* _Quoted passage_:
*** Block opens ***

Astound Broadband CEO sets sights on more M&A, fiber footprint expansion

Having just struck a $661 million deal for three WideOpenWest markets that is slated to close in the second half of 2021, Astound Broadband CEO Jim Holanda is eager to get another, much larger one salted away – a $8.1 billion deal that will see Astound get acquired by Stonepeak Infrastructure Partners from Patriot Media.

Holanda, also CEO of Patriot Media, said Stonepeak, a private equity firm with billions in fresh funds in-hand, can provide the kind of "dry powder" necessary for Astound to continue its pursuit of additional M&A opportunities along with the potential to expand its fiber footprint for commercial and residential services in areas that are nearby its existing footprints.

Jim Holanda
Holanda says he's eager to pursue 'smaller tuck-in acquisitions' that are accretive to Astound Broadband's business.  
(Image source: Astound Broadband)
Holanda says he's eager to pursue "smaller tuck-in acquisitions" that are accretive to Astound Broadband's business.
(Image source: Astound Broadband)

Astound Broadband, a company that owns and operates RCN, Grande Communications, Wave Broadband and enTouch Systems, is inching toward the finish line on the Stonepeak deal. Holanda says 258 of the 259 required regulatory approvals are done, with the California PUC expected to take up the matter in the next three to five weeks. He also hinted that the company intends to unite all of its brands under one brand (possibly as Astound) after the Stonepeak transaction is closed.

Unpacking the WOW deal

That deal, he said, will give Astound Broadband the platform to pursue additional M&A that is accretive, particularly in markets that are adjacent to its existing ones. But Astound Broadband's deal this week with WOW (WOW also inked a deal to sell two other markets to Cogeco/Atlantic Broadband) is a clear indicator that adjacency is preferable, but not a firm requirement.

WOW's Chicago market is adjacent to RCN's operations in the area, and will effectively double Astound's contiguous footprint there. Holanda said he's talked to WOW's management team about how to acquire its Chicago assets for seven years, but those talks did not go very far until this week's deal that enabled Astound to acquire the additional two WOW markets.

*** Block closes ***

* _List of tasks_:
1) In the Astound Broadband article, how many of the required regulatory approvals does Holanda say are done?
2) Repeat, word for word, the part of the Astound Broadband article starting with "That deal, he" and going on through "a firm requirement.".
Base your answers on the article alone.

(Data entries)
*** Block opens ***

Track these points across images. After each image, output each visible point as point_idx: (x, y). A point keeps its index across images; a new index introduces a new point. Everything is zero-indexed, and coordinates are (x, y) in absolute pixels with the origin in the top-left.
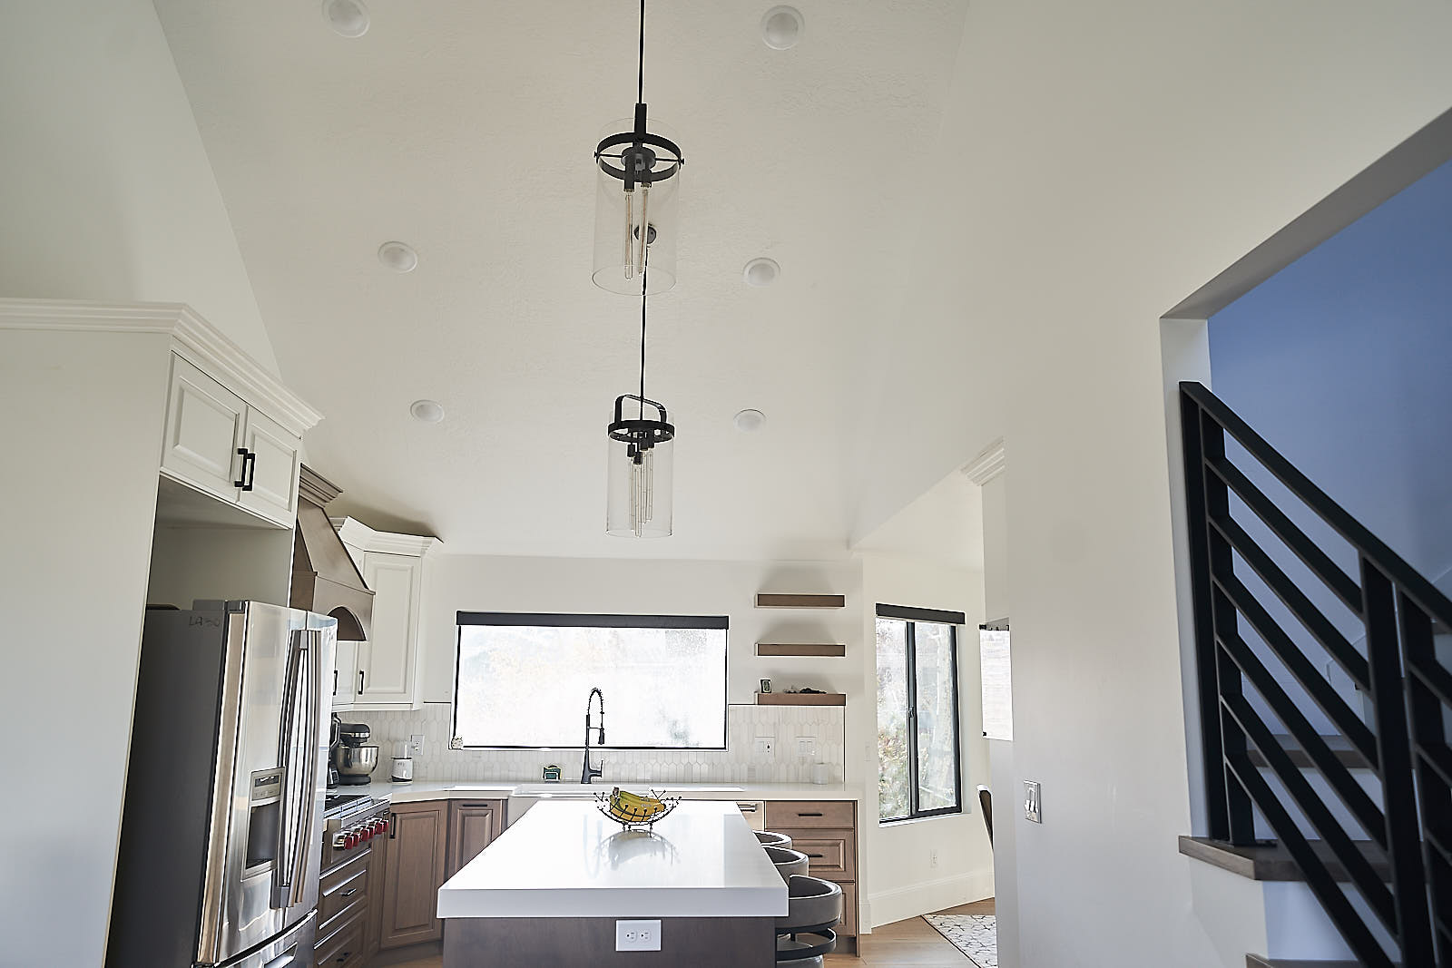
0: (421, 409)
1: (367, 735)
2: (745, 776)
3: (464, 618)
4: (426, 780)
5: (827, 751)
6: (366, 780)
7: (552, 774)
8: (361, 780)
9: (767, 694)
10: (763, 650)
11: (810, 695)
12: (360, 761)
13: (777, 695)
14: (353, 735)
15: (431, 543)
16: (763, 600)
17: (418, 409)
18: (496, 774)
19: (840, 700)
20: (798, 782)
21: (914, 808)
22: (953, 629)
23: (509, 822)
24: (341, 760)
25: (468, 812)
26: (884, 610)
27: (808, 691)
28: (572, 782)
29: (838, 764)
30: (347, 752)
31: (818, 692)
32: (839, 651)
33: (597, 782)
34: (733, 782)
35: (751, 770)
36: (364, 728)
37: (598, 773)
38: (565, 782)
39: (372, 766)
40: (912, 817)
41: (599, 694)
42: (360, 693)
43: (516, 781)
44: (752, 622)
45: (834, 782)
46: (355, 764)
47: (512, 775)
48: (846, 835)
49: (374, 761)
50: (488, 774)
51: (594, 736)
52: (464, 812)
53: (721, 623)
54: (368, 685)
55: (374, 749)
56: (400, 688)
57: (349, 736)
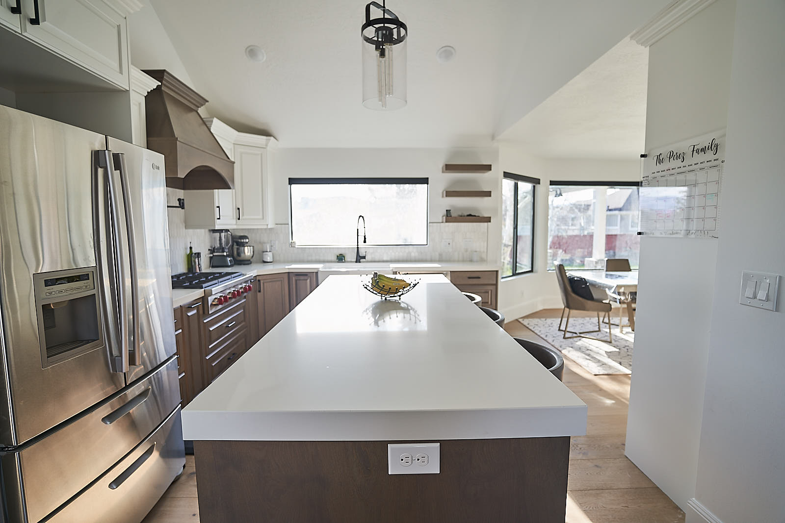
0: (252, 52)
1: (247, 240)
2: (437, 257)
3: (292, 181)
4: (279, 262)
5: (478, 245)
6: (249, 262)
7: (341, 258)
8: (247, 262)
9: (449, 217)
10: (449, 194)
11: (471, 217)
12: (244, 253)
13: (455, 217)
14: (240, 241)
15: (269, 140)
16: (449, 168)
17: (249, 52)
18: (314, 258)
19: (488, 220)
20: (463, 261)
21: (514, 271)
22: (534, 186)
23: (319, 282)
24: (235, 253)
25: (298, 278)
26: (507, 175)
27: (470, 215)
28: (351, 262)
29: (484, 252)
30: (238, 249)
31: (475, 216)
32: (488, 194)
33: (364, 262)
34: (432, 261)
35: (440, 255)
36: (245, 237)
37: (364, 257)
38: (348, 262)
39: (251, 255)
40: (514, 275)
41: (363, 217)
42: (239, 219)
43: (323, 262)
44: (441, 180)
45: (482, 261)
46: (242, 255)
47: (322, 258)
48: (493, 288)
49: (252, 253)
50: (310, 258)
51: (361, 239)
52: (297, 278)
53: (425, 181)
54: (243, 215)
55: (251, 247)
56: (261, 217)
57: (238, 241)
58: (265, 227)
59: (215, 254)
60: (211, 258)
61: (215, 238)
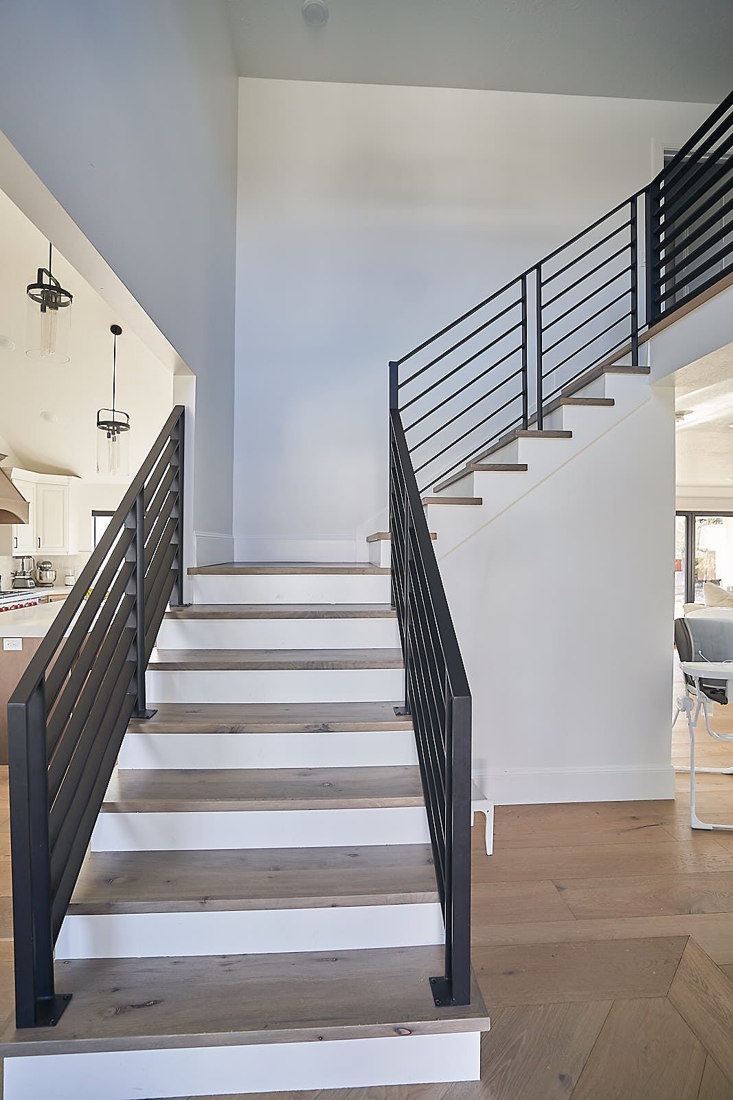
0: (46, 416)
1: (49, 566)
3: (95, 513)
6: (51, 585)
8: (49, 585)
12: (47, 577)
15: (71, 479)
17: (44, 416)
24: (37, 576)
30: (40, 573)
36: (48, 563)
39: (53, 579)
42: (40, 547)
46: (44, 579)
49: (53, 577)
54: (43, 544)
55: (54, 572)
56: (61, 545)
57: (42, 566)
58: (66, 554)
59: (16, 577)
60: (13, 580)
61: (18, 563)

*** Block closes ***
*** Block opens ***

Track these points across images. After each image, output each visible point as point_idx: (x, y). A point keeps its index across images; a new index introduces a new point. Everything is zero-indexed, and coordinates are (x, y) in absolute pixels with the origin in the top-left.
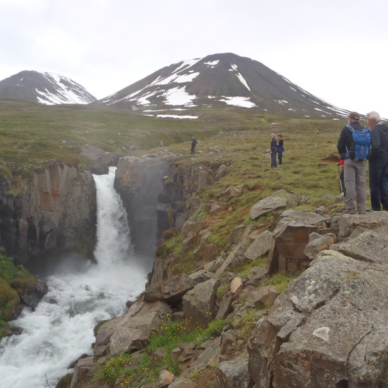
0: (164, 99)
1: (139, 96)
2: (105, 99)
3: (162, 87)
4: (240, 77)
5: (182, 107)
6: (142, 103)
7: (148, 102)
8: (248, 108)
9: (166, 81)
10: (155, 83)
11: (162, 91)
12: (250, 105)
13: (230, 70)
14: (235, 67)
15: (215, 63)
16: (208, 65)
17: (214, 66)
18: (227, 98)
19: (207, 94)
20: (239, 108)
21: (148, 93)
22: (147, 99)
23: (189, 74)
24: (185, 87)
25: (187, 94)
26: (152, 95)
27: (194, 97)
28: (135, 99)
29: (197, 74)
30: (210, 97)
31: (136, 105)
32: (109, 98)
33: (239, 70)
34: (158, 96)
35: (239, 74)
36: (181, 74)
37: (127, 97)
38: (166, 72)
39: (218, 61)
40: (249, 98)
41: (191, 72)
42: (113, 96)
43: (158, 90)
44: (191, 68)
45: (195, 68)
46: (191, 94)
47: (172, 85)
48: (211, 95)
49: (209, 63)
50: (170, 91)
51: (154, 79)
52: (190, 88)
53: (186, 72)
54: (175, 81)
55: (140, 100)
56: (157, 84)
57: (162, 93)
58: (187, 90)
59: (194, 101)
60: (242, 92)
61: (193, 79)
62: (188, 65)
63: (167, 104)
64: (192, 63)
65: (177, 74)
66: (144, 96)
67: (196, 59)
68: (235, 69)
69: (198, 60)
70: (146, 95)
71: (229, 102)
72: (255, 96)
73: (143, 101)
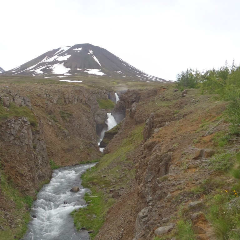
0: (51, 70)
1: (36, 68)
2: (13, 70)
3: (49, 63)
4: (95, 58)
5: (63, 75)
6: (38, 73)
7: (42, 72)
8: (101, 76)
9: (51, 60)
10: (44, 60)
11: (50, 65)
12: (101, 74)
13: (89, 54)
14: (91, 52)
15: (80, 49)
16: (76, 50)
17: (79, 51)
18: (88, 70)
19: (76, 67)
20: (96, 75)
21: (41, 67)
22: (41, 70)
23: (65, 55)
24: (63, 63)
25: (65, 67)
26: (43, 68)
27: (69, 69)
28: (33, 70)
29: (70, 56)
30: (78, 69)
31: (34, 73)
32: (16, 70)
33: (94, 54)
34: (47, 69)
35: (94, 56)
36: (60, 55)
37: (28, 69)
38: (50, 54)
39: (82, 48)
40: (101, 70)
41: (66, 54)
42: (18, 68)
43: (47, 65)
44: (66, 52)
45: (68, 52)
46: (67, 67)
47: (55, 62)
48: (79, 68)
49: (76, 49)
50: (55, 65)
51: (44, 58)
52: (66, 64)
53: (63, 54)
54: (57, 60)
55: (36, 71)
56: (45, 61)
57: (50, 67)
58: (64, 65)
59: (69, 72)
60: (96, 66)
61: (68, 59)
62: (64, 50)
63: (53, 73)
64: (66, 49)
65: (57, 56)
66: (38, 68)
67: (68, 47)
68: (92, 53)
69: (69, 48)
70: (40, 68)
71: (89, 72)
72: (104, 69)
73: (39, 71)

*** Block closes ***
*** Block opens ***

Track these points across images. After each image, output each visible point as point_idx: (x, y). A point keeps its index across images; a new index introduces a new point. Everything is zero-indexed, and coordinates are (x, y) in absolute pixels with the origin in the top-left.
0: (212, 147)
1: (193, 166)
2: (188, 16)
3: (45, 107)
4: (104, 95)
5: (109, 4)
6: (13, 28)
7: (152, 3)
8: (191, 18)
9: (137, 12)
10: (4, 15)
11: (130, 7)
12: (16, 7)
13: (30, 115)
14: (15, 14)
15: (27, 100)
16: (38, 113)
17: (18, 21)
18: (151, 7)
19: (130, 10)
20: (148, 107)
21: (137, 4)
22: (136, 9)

*** Block closes ***

* _Written answers_:
1) 258 of the 259 required regulatory approvals.

2)
That deal, he said, will give Astound Broadband the platform to pursue additional M&A that is accretive, particularly in markets that are adjacent to its existing ones. But Astound Broadband's deal this week with WOW (WOW also inked a deal to sell two other markets to Cogeco/Atlantic Broadband) is a clear indicator that adjacency is preferable, but not a firm requirement.